We arrived around 9 a.m. the next day and initially toured the city by bus to see some of the main sights. Every minute was agony.

Then at 3 p.m. it was off to the hotel. The rooms would not be ready until 4 p.m. I was in extreme discomfort.

We discovered a nearby pharmacy and explained my problem. I was given three types of medications including an anti-diarrhea pill, plus diet instructions.

The pharmacist didn’t have to tell me. I couldn’t look at food or drink. I thought I was becoming dehydrated.

Back to the hotel. Some rooms were now available. We were able to get one of the first, which made others from the bus very unhappy.

Up to the room. But is it air-conditioned? Thankfully, yes. I spent most of the night in the “small room,” if you get my drift.

I told Olga that I couldn’t endure four more days of this. The tour bus would leave after breakfast for a five-hour trip to Vienna. There was no way. What to do?

We decided to leave the tour and find a travel agency for a flight back to Chisinau ASAP.

The tour director brought us a waiver to sign stating that the tour agency was not liable for us. I refused to sign it. Olga did.

We booked the same hotel room for another night before going to center city Budapest to locate airline tickets.
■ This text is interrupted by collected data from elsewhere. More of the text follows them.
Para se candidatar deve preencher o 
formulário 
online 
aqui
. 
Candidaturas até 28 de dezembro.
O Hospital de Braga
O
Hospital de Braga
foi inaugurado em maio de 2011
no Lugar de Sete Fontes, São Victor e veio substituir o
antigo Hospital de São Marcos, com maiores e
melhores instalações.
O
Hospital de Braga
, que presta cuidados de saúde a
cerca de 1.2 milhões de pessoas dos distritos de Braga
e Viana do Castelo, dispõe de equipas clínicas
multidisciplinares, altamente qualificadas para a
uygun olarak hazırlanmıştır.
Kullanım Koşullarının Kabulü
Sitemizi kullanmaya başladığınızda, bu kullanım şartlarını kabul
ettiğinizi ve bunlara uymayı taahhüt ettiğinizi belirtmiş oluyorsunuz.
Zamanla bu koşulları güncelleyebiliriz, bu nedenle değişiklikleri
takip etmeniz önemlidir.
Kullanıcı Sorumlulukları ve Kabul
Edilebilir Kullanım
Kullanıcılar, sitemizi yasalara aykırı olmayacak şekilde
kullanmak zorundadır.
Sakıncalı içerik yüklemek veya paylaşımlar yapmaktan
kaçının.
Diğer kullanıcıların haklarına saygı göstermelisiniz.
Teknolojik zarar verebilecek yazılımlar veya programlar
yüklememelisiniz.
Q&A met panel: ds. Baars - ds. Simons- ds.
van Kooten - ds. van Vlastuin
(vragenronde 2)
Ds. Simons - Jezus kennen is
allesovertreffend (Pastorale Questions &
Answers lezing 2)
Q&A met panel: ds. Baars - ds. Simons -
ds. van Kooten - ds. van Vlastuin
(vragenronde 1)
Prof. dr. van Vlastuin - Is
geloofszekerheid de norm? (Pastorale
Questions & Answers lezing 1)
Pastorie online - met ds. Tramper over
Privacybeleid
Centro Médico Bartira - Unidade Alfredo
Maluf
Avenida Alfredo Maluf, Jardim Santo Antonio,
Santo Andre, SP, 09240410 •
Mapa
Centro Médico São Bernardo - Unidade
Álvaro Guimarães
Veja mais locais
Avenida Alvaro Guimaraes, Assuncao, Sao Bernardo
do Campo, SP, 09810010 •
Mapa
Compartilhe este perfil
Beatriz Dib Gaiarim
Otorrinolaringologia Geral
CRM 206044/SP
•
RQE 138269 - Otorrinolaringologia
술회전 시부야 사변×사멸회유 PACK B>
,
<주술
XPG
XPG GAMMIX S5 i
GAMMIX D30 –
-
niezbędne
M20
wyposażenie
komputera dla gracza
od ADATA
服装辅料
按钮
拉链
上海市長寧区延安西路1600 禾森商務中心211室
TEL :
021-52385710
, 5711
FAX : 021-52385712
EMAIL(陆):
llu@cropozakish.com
Since it was Friday, we thought that we might have to stay in the city for the weekend due to the unavailability of seats on such short notice.

Thankfully, we found a flight that would leave the next morning and made all arrangements, including taxi pickup from the hotel.

Because of the airfare, cost of the tour more than doubled.

Having the entire day, we decided to see more of Budapest, which is really two cities — Buda and Pest, divided by the Danube River. We purchased tickets for a city bus called “Hop On-Hop Off.” The tickets were good for the entire day. Let me tell ya — I was doing a lot of hopping.

“The Beer Bus” was a city tour bus with kegs and unlimited imbibing. If I would have been in good shape, it would have definitely been my choice.

Our flight was from Budapest to Kiev with a six-hour layover before leaving for Chisinau. We arrived back at our apartment none too soon for me.

Thus, endeth our fateful journey — “The Trip from Hell.” It took me 10 days to return to almost “normal.” The moral of the story? I’ll let you write that one.

The only good outcome — I lost weight. But I wouldn’t endorse this method as a weight-loss program.

Your thinner, poorer, but wiser trekker ... Eddy O

Ed O’Connor, a former resident of Middletown and Lower Swatara Township, is an expatriate living in Chisinau, Moldova.